所以,我能够解决问题(或者我希望我做到了)。工作代码如下。让我知道是否可以进一步改进!
data = {'xMessage': ['There was a farmer who had a dog',
'The mouse ran up the clock',
'Mary had a little lamb',
'The itsy bitsy spider',
'Brother John, Brother John! Morning bells are ringing!',
'My dame has lost her shoe',
'All the kings horses and all the Kings men',
'Im a little teapot',
'Jack and Jill went up the hill',
'How does your garden grow?'],
'x01': [20, 21, 19, 18, 34, 22, 33, 22, 11, 32],
'x02': [0, 10, 10, 12, 34, 43, 12, 0, 0, 54],
'y': [1, 1, 0, 1, 0, 0, 1, 1, 1, 1]
}
df=pd.DataFrame(data)
vec = TfidfVectorizer()
df_text = pd.DataFrame(vec.fit_transform(df['xMessage']).toarray())

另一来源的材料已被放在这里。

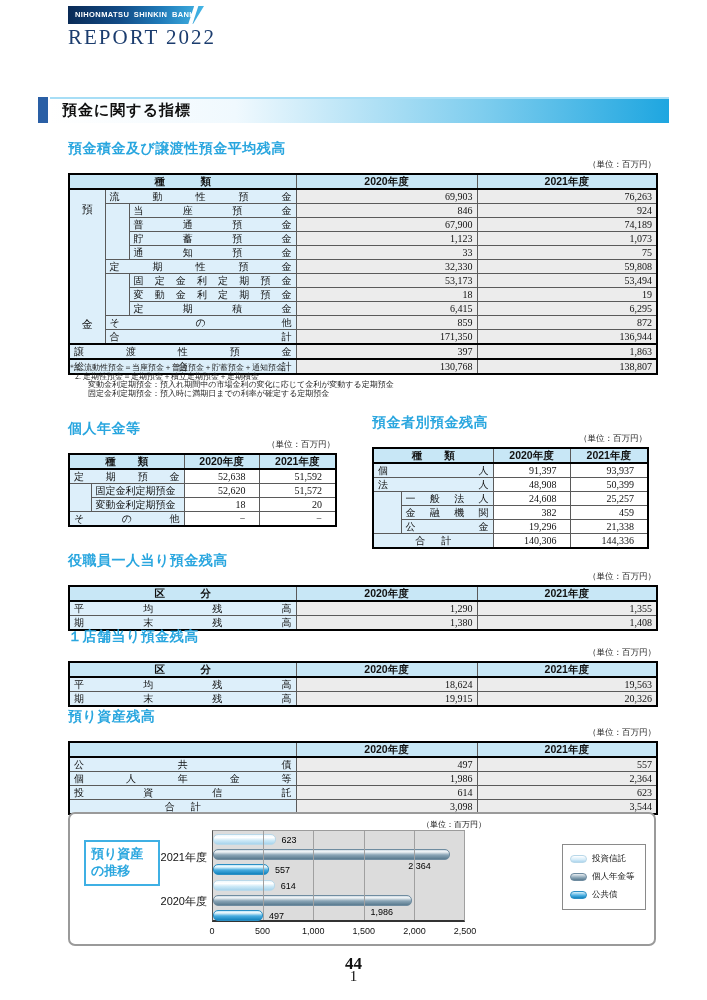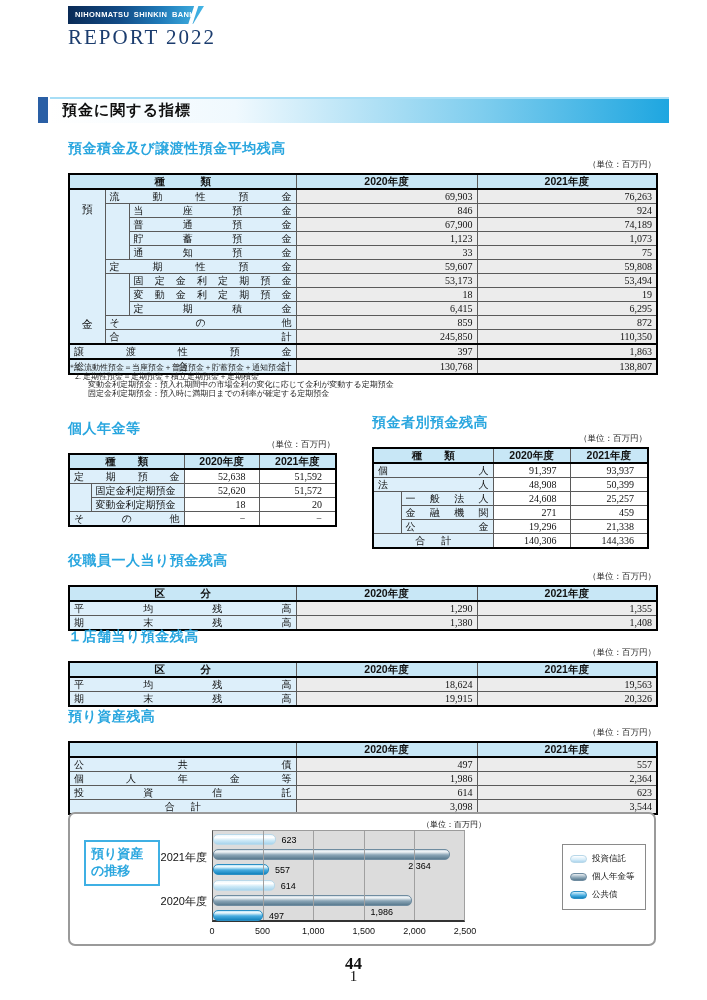--- a/index.html
+++ b/index.html
@@ -155,21 +155,21 @@
         <td class="val">1,123</td>
         <td class="val">1,073</td>
       </tr>
       <tr>
         <td class="lab jlabel">通知預金</td>
         <td class="val">33</td>
         <td class="val">75</td>
       </tr>
       <tr>
         <td colspan="2" class="lab jlabel">定期性預金</td>
-        <td class="val">59,607</td>
+        <td class="val">32,330</td>
         <td class="val">59,808</td>
       </tr>
       <tr>
         <td class="strip" rowspan="3"></td>
         <td class="lab jlabel">固定金利定期預金</td>
         <td class="val">53,173</td>
         <td class="val">53,494</td>
       </tr>
       <tr>
         <td class="lab jlabel">変動金利定期預金</td>
@@ -181,22 +181,22 @@
         <td class="val">6,415</td>
         <td class="val">6,295</td>
       </tr>
       <tr>
         <td colspan="2" class="lab jlabel">その他</td>
         <td class="val">859</td>
         <td class="val">872</td>
       </tr>
       <tr>
         <td colspan="2" class="lab jlabel">合計</td>
-        <td class="val">245,850</td>
-        <td class="val">110,350</td>
+        <td class="val">171,350</td>
+        <td class="val">136,944</td>
       </tr>
       <tr class="thick-top">
         <td colspan="3" class="lab jlabel">譲渡性預金</td>
         <td class="val">397</td>
         <td class="val">1,863</td>
       </tr>
       <tr class="thick-top">
         <td colspan="3" class="lab jlabel">総合計</td>
         <td class="val">130,768</td>
         <td class="val">138,807</td>
@@ -280,21 +280,21 @@
         <td class="val">50,399</td>
       </tr>
       <tr>
         <td class="strip" rowspan="3"></td>
         <td class="lab jlabel">一般法人</td>
         <td class="val">24,608</td>
         <td class="val">25,257</td>
       </tr>
       <tr>
         <td class="lab jlabel">金融機関</td>
-        <td class="val">271</td>
+        <td class="val">382</td>
         <td class="val">459</td>
       </tr>
       <tr>
         <td class="lab jlabel">公金</td>
         <td class="val">19,296</td>
         <td class="val">21,338</td>
       </tr>
       <tr>
         <td colspan="2" class="lab center"><span class="sp-sm">合計</span></td>
         <td class="val">140,306</td>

self.X_train,self.X_test, self.y_train, self.y_test = train_test_split(pd.concat([df[['x01','x02']],df_text],axis=1),df[['y']], test_size=0.3, shuffle=True)
model = GaussianNB()
model.fit(self.X_train,self.y_train)
y_true, y_pred = self.y_test, model.predict(self.X_test)
print(classification_report(y_true, y_pred))
注意:This post 帮助很大。